Interview with Dr. Tara Brach, author of “Radical Acceptance


What is the inner truth you return to when everything else feels uncertain?

I turn to the loving awareness that is the source of our being – the mysterious presence that gives rise to this living, dying world. This is my true refuge: trusting in the timeless light and love that unites and holds all life.

Do you believe a person can ever free themselves from all their illusions, or is complete honesty with oneself an ideal we move toward but never fully reach?

My experience is that there are moments when we are free of illusion, and then quite naturally we contract again into varying degrees of trance. What matters is nurturing a sincere love for truth, a love for love itself. This aspiration gives us the energy, courage, and inspiration that awakens us to the reality that is our essence.

Where do you personally draw the line between genuine acceptance and quiet resignation, and how do you know when you’ve crossed it?

True acceptance and resignation are profoundly different states. If you check your body and heart, acceptance carries a quality of openness, lightness, and tenderness. It is an alignment with reality. Resignation, on the other hand, feels heavy and contracted, a shutting down of energy and spirit. Rather than aligning with reality, resignation is a reaction of pulling away from life.

Which moment in your life taught you the most about compassion?

I went through five years of a downward health trajectory. Initially I was distressed by the chronic pain and uncertainty, and blamed myself for not taking better care of myself. But when I learned to pause, face the fear and grief, and hold my own suffering with tenderness, I discovered the boundless heart of compassion. Opening to my own vulnerability allowed me to be touched more deeply by the reality of others’ suffering and, over time, to include widening circles of beings in a space of genuine care.
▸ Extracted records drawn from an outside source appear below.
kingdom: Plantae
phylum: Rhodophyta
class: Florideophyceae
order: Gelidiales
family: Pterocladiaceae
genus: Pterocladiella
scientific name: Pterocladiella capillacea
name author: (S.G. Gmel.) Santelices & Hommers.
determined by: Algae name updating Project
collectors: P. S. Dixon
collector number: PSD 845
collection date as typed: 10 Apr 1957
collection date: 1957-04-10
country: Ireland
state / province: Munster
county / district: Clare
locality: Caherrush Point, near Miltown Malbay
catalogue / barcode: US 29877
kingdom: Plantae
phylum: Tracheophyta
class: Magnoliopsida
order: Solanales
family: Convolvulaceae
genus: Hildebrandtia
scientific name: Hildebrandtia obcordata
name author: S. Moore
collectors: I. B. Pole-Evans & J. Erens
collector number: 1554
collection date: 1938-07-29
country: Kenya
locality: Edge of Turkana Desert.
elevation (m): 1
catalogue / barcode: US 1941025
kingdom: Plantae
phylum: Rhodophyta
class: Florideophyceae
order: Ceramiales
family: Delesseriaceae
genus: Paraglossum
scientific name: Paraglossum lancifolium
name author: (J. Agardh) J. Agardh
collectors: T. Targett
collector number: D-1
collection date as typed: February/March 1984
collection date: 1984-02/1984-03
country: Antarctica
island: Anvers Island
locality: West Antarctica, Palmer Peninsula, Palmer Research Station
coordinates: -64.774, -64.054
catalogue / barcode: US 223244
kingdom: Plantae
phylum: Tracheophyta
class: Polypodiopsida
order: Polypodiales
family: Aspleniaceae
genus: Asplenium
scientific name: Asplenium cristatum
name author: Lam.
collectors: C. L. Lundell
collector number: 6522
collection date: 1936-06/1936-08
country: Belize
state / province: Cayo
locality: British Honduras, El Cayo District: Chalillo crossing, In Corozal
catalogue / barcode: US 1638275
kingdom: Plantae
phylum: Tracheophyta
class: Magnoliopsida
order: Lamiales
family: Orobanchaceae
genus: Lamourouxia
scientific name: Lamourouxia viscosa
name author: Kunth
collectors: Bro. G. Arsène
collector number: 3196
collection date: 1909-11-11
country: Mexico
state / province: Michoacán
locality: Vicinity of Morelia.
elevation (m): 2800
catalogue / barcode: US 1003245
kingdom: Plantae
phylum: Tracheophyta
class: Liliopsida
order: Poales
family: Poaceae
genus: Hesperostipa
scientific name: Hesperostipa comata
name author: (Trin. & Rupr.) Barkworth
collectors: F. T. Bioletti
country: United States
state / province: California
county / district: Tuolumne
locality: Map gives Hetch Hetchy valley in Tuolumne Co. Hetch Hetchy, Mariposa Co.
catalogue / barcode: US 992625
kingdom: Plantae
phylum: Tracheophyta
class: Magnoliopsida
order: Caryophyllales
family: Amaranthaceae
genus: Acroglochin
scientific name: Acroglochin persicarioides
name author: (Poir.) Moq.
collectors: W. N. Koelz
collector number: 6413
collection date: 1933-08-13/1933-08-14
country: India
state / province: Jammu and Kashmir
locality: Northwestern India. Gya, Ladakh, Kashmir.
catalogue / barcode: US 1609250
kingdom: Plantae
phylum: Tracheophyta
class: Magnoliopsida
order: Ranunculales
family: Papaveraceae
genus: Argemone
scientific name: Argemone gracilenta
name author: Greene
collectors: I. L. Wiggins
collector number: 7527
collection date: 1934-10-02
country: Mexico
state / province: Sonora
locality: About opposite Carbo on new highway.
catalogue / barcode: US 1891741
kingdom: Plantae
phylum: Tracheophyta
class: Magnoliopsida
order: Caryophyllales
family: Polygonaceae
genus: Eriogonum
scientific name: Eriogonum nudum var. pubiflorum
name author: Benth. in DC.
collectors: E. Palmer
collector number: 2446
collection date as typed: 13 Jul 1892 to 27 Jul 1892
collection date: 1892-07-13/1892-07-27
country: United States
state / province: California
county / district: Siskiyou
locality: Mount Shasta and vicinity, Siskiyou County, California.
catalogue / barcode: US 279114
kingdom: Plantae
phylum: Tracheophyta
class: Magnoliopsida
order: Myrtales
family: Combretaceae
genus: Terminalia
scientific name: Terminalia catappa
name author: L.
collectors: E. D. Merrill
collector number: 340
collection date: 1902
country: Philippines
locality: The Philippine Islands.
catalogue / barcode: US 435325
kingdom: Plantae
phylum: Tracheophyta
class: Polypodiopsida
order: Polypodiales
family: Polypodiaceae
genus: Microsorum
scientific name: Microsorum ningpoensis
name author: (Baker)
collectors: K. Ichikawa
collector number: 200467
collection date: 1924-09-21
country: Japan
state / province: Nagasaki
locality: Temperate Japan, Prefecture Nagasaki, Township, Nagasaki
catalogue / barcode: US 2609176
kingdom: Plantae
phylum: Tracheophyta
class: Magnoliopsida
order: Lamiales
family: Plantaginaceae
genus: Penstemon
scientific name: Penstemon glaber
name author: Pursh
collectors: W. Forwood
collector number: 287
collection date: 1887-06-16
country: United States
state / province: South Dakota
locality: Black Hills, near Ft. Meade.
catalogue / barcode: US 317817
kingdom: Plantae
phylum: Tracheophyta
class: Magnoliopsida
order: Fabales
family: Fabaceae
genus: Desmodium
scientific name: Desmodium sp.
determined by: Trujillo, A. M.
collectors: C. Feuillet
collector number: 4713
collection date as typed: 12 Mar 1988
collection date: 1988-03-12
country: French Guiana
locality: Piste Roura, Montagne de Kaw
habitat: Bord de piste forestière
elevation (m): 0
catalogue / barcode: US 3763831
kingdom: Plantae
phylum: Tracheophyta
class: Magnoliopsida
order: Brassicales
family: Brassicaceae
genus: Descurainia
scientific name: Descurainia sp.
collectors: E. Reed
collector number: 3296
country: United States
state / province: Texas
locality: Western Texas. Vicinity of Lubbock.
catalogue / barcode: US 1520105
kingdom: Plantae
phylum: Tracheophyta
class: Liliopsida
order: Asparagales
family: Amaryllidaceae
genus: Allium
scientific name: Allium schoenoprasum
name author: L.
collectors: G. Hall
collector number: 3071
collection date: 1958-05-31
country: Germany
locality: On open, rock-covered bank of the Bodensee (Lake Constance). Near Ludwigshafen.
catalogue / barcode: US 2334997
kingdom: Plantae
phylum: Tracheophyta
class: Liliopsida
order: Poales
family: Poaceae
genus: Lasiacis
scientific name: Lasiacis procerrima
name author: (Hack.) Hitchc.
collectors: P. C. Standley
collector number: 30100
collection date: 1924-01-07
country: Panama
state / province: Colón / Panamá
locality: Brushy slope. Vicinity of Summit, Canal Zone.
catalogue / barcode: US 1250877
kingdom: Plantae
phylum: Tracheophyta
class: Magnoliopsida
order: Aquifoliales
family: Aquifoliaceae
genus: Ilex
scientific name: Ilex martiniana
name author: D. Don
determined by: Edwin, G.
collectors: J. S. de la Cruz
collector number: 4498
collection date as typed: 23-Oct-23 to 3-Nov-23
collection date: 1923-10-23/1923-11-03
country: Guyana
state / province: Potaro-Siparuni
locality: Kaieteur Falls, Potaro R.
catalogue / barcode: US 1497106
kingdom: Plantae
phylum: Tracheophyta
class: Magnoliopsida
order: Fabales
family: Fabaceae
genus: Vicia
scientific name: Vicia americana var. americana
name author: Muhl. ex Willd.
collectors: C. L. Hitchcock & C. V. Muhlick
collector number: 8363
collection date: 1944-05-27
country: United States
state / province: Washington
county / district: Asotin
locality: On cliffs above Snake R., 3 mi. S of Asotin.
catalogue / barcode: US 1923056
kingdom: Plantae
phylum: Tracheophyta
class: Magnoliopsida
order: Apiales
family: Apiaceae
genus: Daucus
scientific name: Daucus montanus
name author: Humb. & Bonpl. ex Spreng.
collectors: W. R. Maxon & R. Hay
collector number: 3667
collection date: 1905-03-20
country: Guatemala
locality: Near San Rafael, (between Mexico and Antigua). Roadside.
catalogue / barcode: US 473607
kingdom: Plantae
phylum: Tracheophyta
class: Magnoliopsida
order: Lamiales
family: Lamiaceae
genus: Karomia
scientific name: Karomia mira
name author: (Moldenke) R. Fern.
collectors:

Do you see faith as an endless source of strength, or does it have seasons – moments when even the deepest well runs low?

Faith can sometimes feel out of reach because we humans are deeply conditioned to feel separate and vulnerable, and to perceive that “something is wrong.” Yet we also carry the evolutionary capacity to realize our belonging, our oneness, and to trust, in the deepest sense, that “all is well.”

Through our lives there may be seasons of doubt and fear, times when we are caught in the perception of a separate and threatened self. But the capacity for faith – for trusting reality – is always within us, and it can be nurtured so that remembrance arises in more and more moments.

We nurture faith by bringing a courageous unconditional presence to the life that is here. We nurture faith by engaging honestly and intimately with others, and by serving others. And we nurture it by consciously turning toward the beauty, goodness, love, and mystery that hold our lives.

If you could revisit one moment in your life with the awareness you have now, which would it be?

I can’t think of one particular moment. What comes to mind are the many moments when I saw and reacted to the masks—the surface expressions of others – and forgot the intrinsic goodness, the love and awareness that are our shared belonging.

Do we ever truly overcome our losses, or do we simply grow around them and learn to carry their weight differently?

If we meet loss with a full and intimate presence, we discover that at the center of grief is a timeless love. While the sorrow may remain throughout a lifetime, like waves moving through the sea, it no longer defines or takes over our life. Instead, we learn to hold our sorrow with great tenderness.

How do we recognize the moment when altruism stops being compassion and starts becoming self‑erasure?

Altruism becomes self-erasure when, in trying to care for others, we lose contact with our own inner life. Compassion is rooted in presence – it allows us to remain connected to our own heart and a space of equanimity, even as we respond to another’s suffering. But when helping becomes driven by fear, guilt, or the need to earn love or approval, there is a quiet abandoning of oneself.

Paradoxically, the more deeply we inhabit our own being, the more authentic and sustaining our care for others becomes. Real compassion is never based on disappearing; it arises from belonging to life, ourselves included.